**CONSIGNE 1**
Recopiez fidèlement toutes les lignes de la liste « Données de raisonnement sur la géométrie des scènes », sans reproduire les images.
--- EXTRAIT CHOISI ---
PANORAMAPORTRAIT DÉCOUVERTE

Orange Cameroun : Frédéric Debord, le patron activiste

Le directeur général d’Orange Cameroun vu d’ici et d’ailleurs. À la lumière de ses récentes prises de position sur la taxation des téléphones portables et tablettes au Cameroun.

Il y a quelques jours, le patron d’Orange Cameroun a fait entendre sa parole dans l’embrasure de l’actualité relative à la taxe sur les téléphones portables au Cameroun. Dans une interview publiée par le site digitalafrica.com, le directeur général d’Orange Cameroun se veut brutal, survolté et ouvertement politique. «S’agissant de l’implémentation de la collecte des droits et taxes de douane prévue par l’article 7 de la Loi des finances 2019, sa mise en œuvre opérationnelle ne pourra être effective qu’une fois les obstacles juridiques, techniques et opérationnels levés», dit-il. Le Français s’applique ainsi avec zèle à rester parmi les premiers de la classe dans la contestation des lois de la République et des décisions gouvernementales. Il existe pourtant des instances de dialogue consacrées, en l’occurrence le Cercle permanent de Consultation public/privé pour le secteur des Postes et télécommunications, où tous les problèmes dudit secteur sont débattus.
---
**CONSIGNE 2**
Prolongez l'article sur le directeur général d'Orange Cameroun et la taxe sur les téléphones portables à partir de sa dernière phrase.
--- MATÉRIEL FOURNI ---
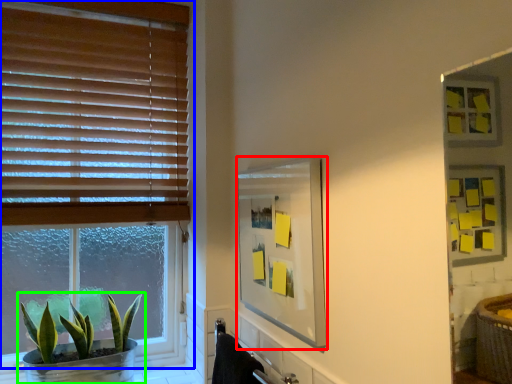
Question: Which object is positioned closest to mirror (highlighted by a red box)? Select from window (highlighted by a blue box) and houseplant (highlighted by a green box).

Choices:
 (A) window
 (B) houseplant

Answer: (A)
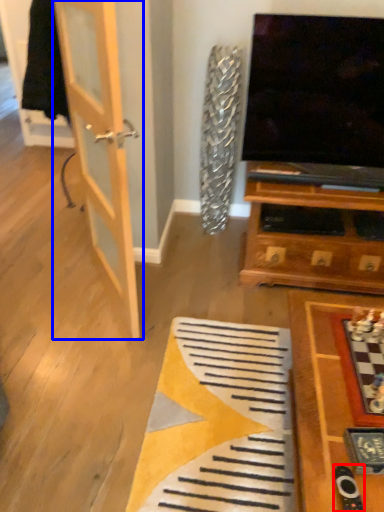
Question: Among these objects, which one is nearest to the camera, remote (highlighted by a red box) or door (highlighted by a blue box)?

Choices:
 (A) remote
 (B) door

Answer: (A)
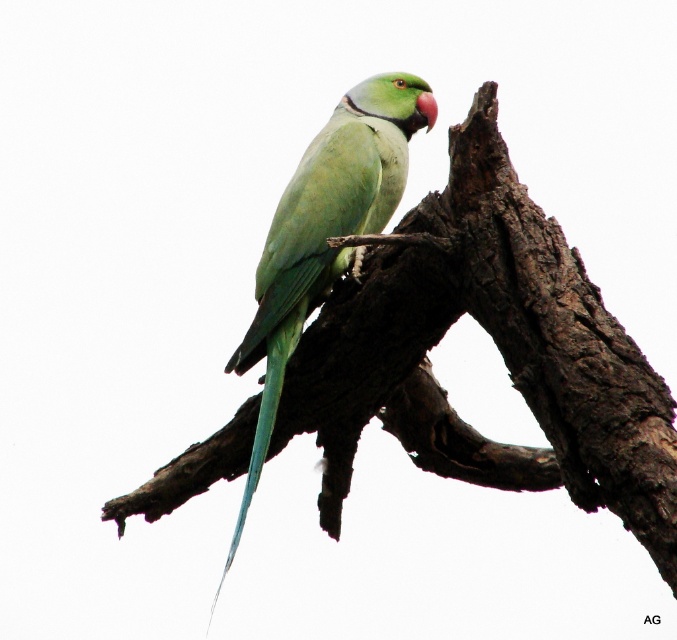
---
**VOTRE RÉPONSE 1**
Question: Which object is positioned closest to mirror (highlighted by a red box)? Select from window (highlighted by a blue box) and houseplant (highlighted by a green box).

Choices:
 (A) window
 (B) houseplant

Answer: (A)
Question: Among these objects, which one is nearest to the camera, remote (highlighted by a red box) or door (highlighted by a blue box)?

Choices:
 (A) remote
 (B) door

Answer: (A)

**VOTRE RÉPONSE 2**
Pour Frédéric Debord, le contournement des instances de dialogue instituées se prolonge d’un activisme judiciaire remarquable. Illustrations : il n’a pas cru devoir respecter la décision n°00000248/ MPT/ CAB/ IGT/ CT2 du 26 novembre 2019 déterminant les conditions et les règles d’exploitation de la ressource Ussd pour l’accès à la plateforme nationale d’agrégation des communications électroniques. Il a saisi la Tribunal administratif du Littoral d’une requête aux fins de sursis à exécution de cette Décision en date du 15 janvier 2020. Il se trouve que par ordonnance du 28 juillet 2020, la Tribunal a déclaré que ladite requête «n’est pas justifiée et est en conséquence rejetée».

Autre illustration : le même, tout en donnant des gages de «la connectivité entre Orange Cameroun et Campost, travaux qui ont effectivement démarré depuis le mois de mars 2020», a saisi le Tribunal Administratif de Douala pour ce qu’il considère comme un «différend d’interconnexion» qui oppose son entreprise à Campost, pour obtenir un «sursis à exécution de la décision n°00000071 /ART /DG /DAJPC/CRCCEA1/PA du 24 mars 2020 rendue par l’ART, infligeant une pénalité de 300.000.000 FCFA à Orange Cameroun au titre de sanction pour refus d’interconnexion à Campost».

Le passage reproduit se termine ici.